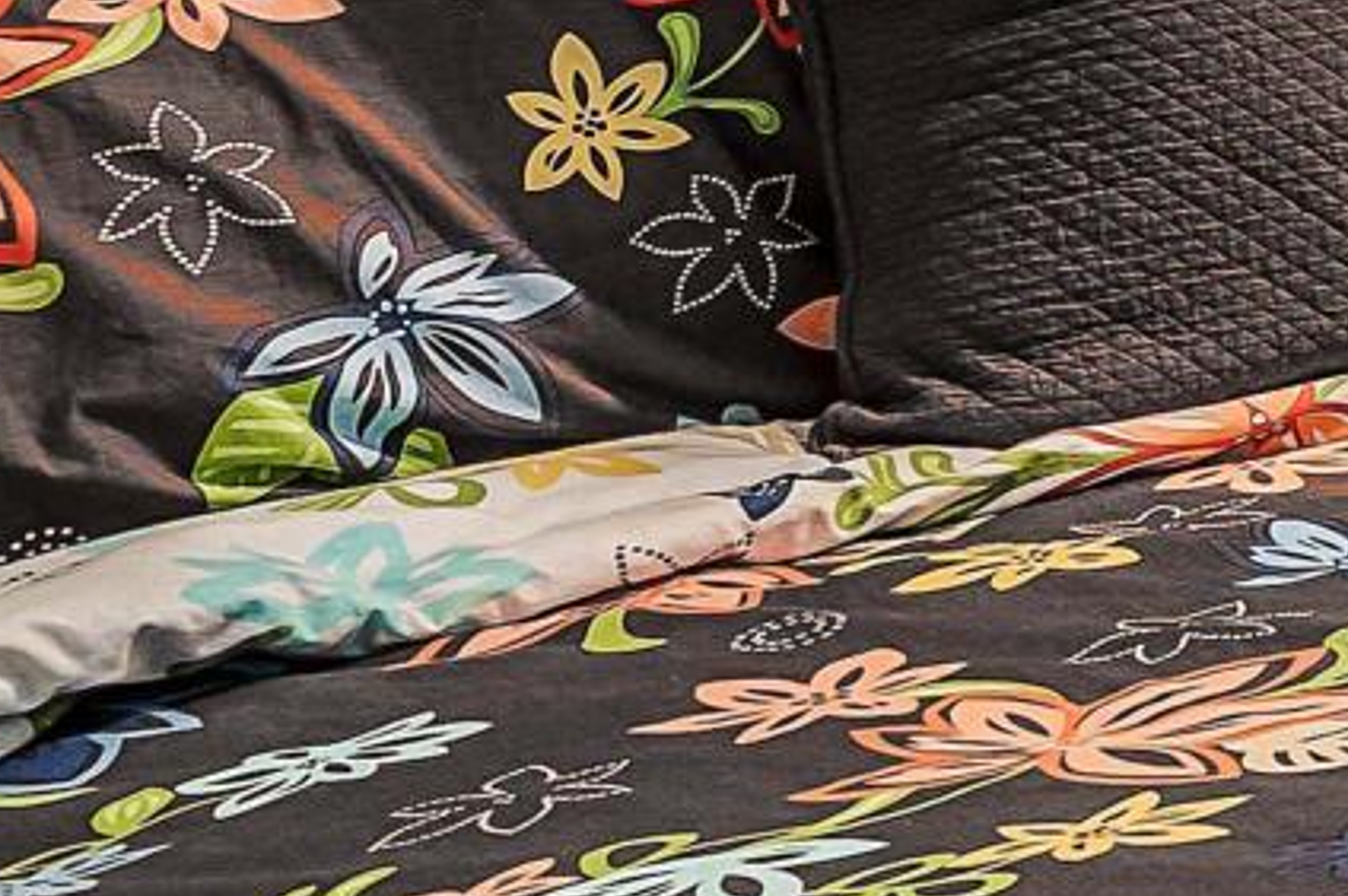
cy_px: -464
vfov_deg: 14.9
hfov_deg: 12.8
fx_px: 3180
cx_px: 3701
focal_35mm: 85
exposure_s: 1/5
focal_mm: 12
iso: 100
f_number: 5.6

● ● ●

■ **About this exercise**
Could you give the listing above again word for word, without any pictures?

■ **Expected output**
cy_px: -464
vfov_deg: 14.9
hfov_deg: 12.8
fx_px: 3180
cx_px: 3701
focal_35mm: 85
exposure_s: 1/5
focal_mm: 12
iso: 100
f_number: 5.6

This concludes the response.